§ **Problem statement**:
Reproduce, word for word, the stretch of the transcript on abortion cases from "CORNISH: I see" through "gaining traction now?".

§ **Excerpt**:
»»
What A Supreme Court Vacancy Might Mean For Abortion Cases
AUDIE CORNISH, HOST:
With the death of Ruth Bader Ginsburg, President Trump's fight for a second term has been reframed. Social conservatives have been energized by the possibility of another conservative on the Supreme Court and what that would mean for abortion in America. Dismantling Roe v. Wade has been a central issue for social conservatives for decades now. And there are a slew of other abortion cases set to filter up to the Supreme Court soon.
To talk more about those cases and how they might unfold is Mary Ziegler, professor at Florida State University College of Law. She's author of the book "Abortion And The Law In America: Roe v. Wade To The Present"
Welcome back to the program.
MARY ZIEGLER: Thanks for having me.
CORNISH: So I understand there are some 15 cases involving abortion restrictions at the state level in federal courts. So that's - you know, some stop before making it to the Supreme Court. Which of those cases are you watching closely?
ZIEGLER: Well, there are two right now that are actually relatively close to the court. The court has a petition from Mississippi asking the court to hear whether that state can ban abortion at the 15-week mark. But the court also has a chance to hear a case about medication abortion during the COVID-19 pandemic. Abortion rights activists had sued, essentially saying that requiring patients to see a doctor to get abortion medication during the pandemic was an undue burden. And a district judge agreed. The Trump administration is asking the court to reverse that ruling. Those could be taken by the court any day now.
CORNISH: I see there are some trends - right? - in laws that restrict abortion - for instance, quote-unquote "heartbeat bills," which ban abortion after the heartbeat of a fetus can be detected, also laws that insist on admitting privileges at local hospitals. What kinds of laws at the state level are gaining traction now?
««
Source data
»»
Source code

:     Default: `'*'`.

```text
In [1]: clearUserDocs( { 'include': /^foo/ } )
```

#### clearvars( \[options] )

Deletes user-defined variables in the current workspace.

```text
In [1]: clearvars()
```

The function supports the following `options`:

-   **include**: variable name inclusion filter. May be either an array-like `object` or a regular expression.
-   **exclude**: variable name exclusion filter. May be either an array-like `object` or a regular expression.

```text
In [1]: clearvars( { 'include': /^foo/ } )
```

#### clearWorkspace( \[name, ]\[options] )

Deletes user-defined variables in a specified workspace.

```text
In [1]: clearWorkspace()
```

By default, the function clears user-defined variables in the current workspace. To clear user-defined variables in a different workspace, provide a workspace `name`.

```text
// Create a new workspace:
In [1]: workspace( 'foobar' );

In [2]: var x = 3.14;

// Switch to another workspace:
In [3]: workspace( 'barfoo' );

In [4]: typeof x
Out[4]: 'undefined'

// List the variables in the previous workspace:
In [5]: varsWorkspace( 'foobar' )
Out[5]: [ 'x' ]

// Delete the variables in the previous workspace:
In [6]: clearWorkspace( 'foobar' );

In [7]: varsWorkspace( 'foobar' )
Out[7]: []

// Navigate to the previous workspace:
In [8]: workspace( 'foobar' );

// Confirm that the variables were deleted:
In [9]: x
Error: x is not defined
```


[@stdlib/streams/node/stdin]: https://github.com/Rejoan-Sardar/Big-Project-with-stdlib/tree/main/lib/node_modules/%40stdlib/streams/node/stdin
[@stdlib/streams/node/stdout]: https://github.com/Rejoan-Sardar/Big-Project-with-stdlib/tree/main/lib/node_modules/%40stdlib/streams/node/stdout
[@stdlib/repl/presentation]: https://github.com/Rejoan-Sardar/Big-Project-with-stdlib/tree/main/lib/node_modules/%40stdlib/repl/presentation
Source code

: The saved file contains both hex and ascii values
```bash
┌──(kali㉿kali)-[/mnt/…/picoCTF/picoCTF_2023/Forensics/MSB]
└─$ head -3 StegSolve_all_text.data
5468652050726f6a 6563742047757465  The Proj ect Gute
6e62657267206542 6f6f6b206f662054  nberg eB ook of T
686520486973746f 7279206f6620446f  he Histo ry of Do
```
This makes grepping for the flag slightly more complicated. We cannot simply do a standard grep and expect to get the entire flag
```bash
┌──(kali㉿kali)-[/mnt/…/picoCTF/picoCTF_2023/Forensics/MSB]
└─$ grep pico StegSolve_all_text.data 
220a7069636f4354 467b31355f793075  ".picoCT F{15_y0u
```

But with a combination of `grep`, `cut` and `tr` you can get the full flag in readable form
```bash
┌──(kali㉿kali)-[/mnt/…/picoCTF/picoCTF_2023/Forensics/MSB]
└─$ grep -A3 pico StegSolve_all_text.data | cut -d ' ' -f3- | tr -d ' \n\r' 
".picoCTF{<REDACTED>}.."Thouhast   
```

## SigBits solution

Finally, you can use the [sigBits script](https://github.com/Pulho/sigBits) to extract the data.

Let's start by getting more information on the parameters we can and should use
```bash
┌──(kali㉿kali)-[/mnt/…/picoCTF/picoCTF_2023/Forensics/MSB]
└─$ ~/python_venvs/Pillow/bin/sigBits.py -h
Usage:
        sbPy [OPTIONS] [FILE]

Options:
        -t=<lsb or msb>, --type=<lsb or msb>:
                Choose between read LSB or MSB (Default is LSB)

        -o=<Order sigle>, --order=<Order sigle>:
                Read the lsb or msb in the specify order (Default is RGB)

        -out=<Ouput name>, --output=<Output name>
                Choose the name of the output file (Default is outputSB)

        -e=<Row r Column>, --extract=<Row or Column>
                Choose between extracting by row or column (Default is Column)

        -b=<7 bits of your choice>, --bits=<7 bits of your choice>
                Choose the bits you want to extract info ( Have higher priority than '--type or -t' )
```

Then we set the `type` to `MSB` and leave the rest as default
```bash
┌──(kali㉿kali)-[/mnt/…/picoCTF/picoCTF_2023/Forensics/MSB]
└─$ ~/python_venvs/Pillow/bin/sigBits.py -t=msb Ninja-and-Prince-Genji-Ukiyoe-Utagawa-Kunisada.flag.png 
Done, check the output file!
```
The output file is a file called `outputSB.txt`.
««
§ **Answer area**:
CORNISH: I see there are some trends - right? - in laws that restrict abortion - for instance, quote-unquote "heartbeat bills," which ban abortion after the heartbeat of a fetus can be detected, also laws that insist on admitting privileges at local hospitals. What kinds of laws at the state level are gaining traction now?